The associates complain that although they participate fully in important research and administration, only teaching duties are paid. Employed on annual contracts for a maximum of five years, they complain of job instability and consequent lack of motivation. When contracts came up for renewal recently, helpers were told they were to be reclassified as part-time associate lecturers, and paid for only six hours teaching per week.

Net monthly pay, around 160,000 pesetas (Pounds 820) for a helper, would drop to 130,000 pesetas (Pounds 666). Permanent lecturers can earn 230,000 pesetas and professors are paid up to 300,000 pesetas per month. Despite new six-hour limits, assistants do not believe their workload will actually decrease. Curricula introduced as a result of higher education reform mean students now spend more hours in lectures and practicals.

Protest at the University of Barcelona comes mainly from the science faculty where some 40 assistants are refusing to sign new contracts.

Juan Maria Malapeira, vice rector of teaching staff, says that the number of permanent posts is conditioned by how many the education authorities are willing to fund.

Despite higher student numbers, "we have not been able to grow as we would wish," he said. He described the present part-time solution as a holding operation until reforms of university law in two years' time provided for a new kind of contract lecturer. Staff in dispute seem unconvinced. One assistant, who preferred to remain anonymous, criticised the Spanish system of life-long tenure.

"In other countries lecturers are obliged to be competitive, whereas here they get a job for life," he said. He believed assistants were a vital resource, and that his own department needed an extra member of staff. "If they throw me out too, then that will make two," he comments. Permanent teaching staff at Spanish universities are officially civil servants who gain tenure by passing competitive exams.

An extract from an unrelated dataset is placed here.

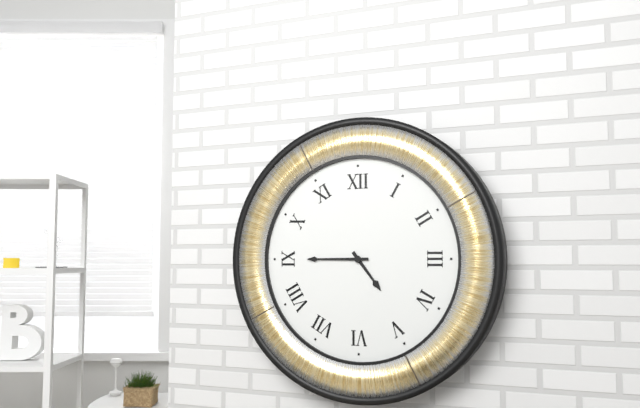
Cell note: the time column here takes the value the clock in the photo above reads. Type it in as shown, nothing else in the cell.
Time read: 4:45
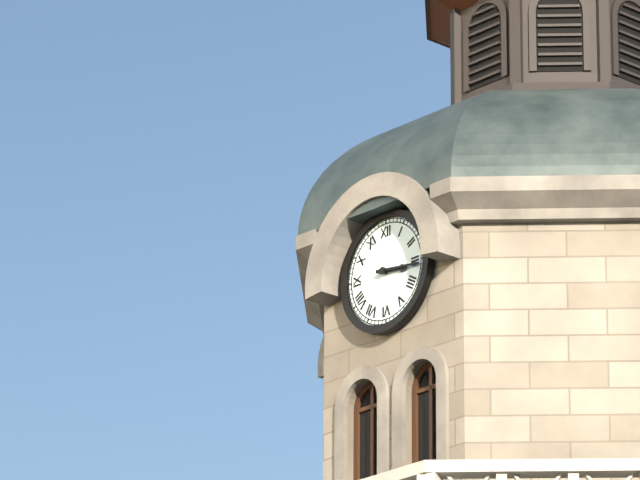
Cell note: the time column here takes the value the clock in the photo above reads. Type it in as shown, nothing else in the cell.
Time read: 3:16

Many of today's lecturers arrived en masse as a result of the 1993 university reform law. Since then new permanent positions have been few and far between and short-term contract staff are increasingly used to teach a growing student population.

The University of Barcelona has 370 assistants out of a total 3,600 academics. The Polytechnic University of Catalonia employs 922 full and part-time associate lecturers out of a total of 1,454. The figure of the assistant was originally intended to allow PhD students to gain experience, as a step towards a lectureship.

Lack of mobility in a profession where the upper retirement age is officially 70 means many aspiring lecturers find the way ahead barred. "We don't want to be handed permanent jobs," said a second University of Barcelona helper, "all we are asking for is a chance to compete for them."

Spanish universities have adopted a variety of solutions to this problem in recent years. Some, including Madrid's Complutense and the University of the Basque Country have converted assistants into full-time associate lecturers. Most, including the Autonomous University of Barcelona, brought in part-time contracts. Many universities say lack of resources limit their room for manoeuvre. Some employees disagree. Isabel Martinez, union representative at the Pompeu y Fabre, estimates new contracts will mean an annual wage cut of 800,000 pesetas for contract staff. "It is a saving for the university," she says. "People are very worried."